(Data for review):
________________________
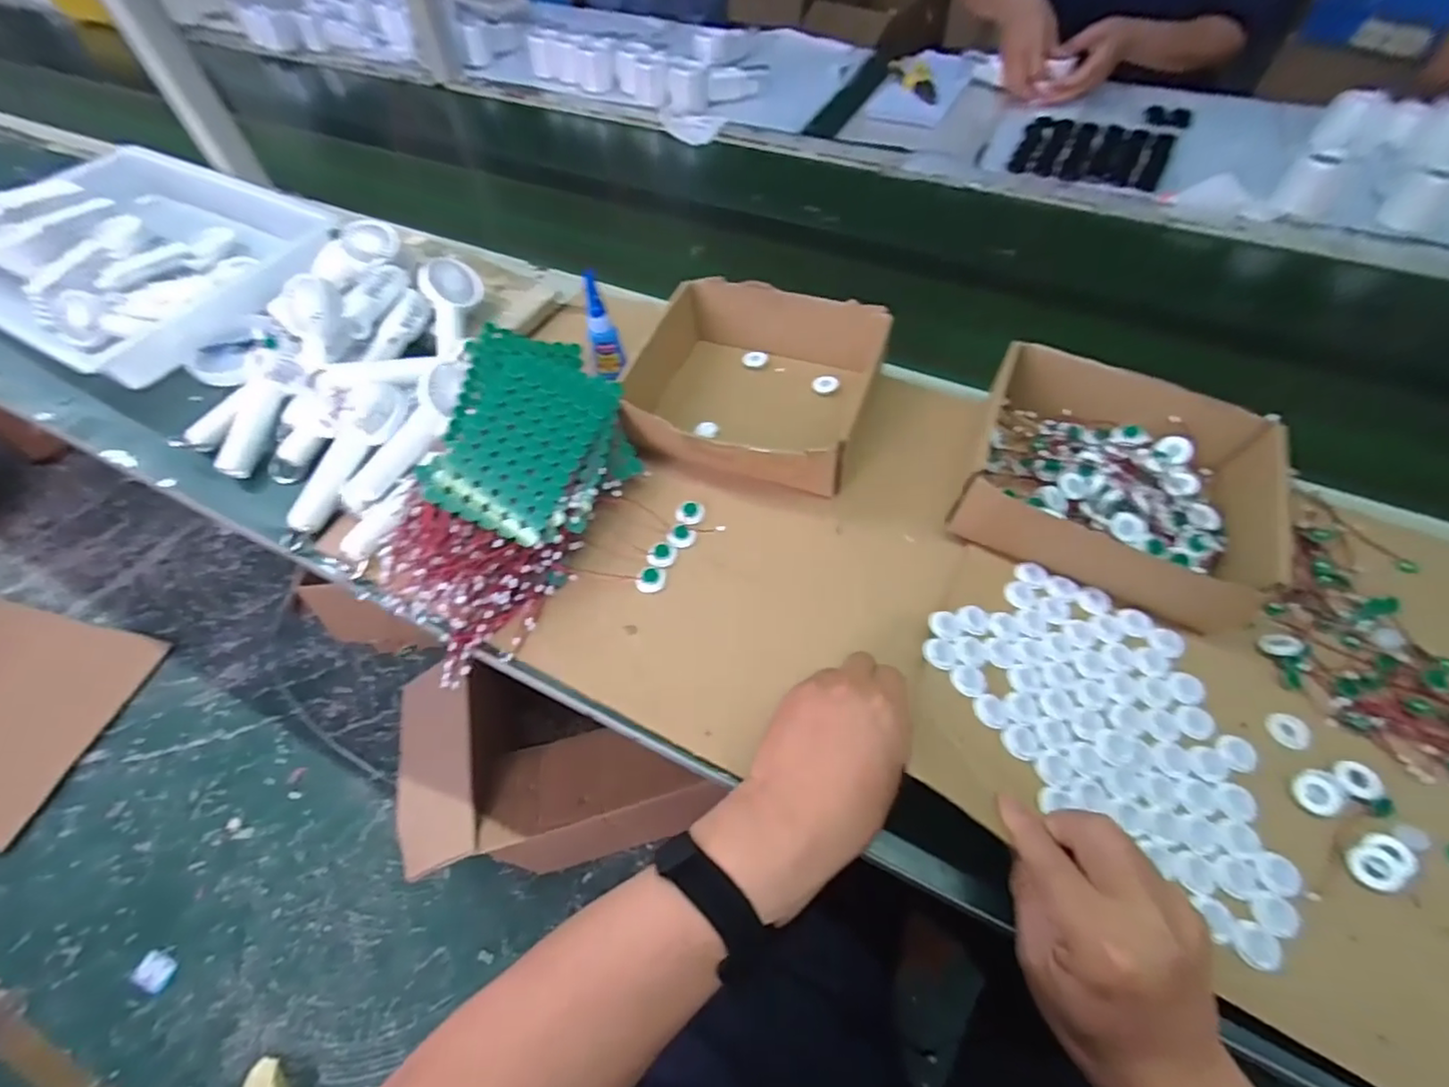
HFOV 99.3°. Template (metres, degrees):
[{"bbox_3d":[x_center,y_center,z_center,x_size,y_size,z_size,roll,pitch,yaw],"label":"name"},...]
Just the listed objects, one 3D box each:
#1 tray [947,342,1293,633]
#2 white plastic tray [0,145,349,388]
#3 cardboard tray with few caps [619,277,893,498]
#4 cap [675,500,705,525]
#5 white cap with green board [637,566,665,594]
[{"bbox_3d":[0.310,-0.049,0.491,0.214,0.069,0.183,21,60,16],"label":"tray"},{"bbox_3d":[-0.728,-0.373,0.762,0.431,0.068,0.349,24,61,18],"label":"white plastic tray"},{"bbox_3d":[0.026,-0.148,0.571,0.207,0.072,0.193,17,59,13],"label":"cardboard tray with few caps"},{"bbox_3d":[-0.030,-0.027,0.535,0.025,0.004,0.025,-1,56,2],"label":"cap"},{"bbox_3d":[-0.060,0.029,0.500,0.021,0.004,0.024,15,58,12],"label":"white cap with green board"}]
________________________
(Instructions for the task): Please return, exactly as written, the line containing "#4 cap [675,500,705,525]" and every line after it through the end of the records above, and nothing else.

(Result below):
#4 cap [675,500,705,525]
#5 white cap with green board [637,566,665,594]
[{"bbox_3d":[0.310,-0.049,0.491,0.214,0.069,0.183,21,60,16],"label":"tray"},{"bbox_3d":[-0.728,-0.373,0.762,0.431,0.068,0.349,24,61,18],"label":"white plastic tray"},{"bbox_3d":[0.026,-0.148,0.571,0.207,0.072,0.193,17,59,13],"label":"cardboard tray with few caps"},{"bbox_3d":[-0.030,-0.027,0.535,0.025,0.004,0.025,-1,56,2],"label":"cap"},{"bbox_3d":[-0.060,0.029,0.500,0.021,0.004,0.024,15,58,12],"label":"white cap with green board"}]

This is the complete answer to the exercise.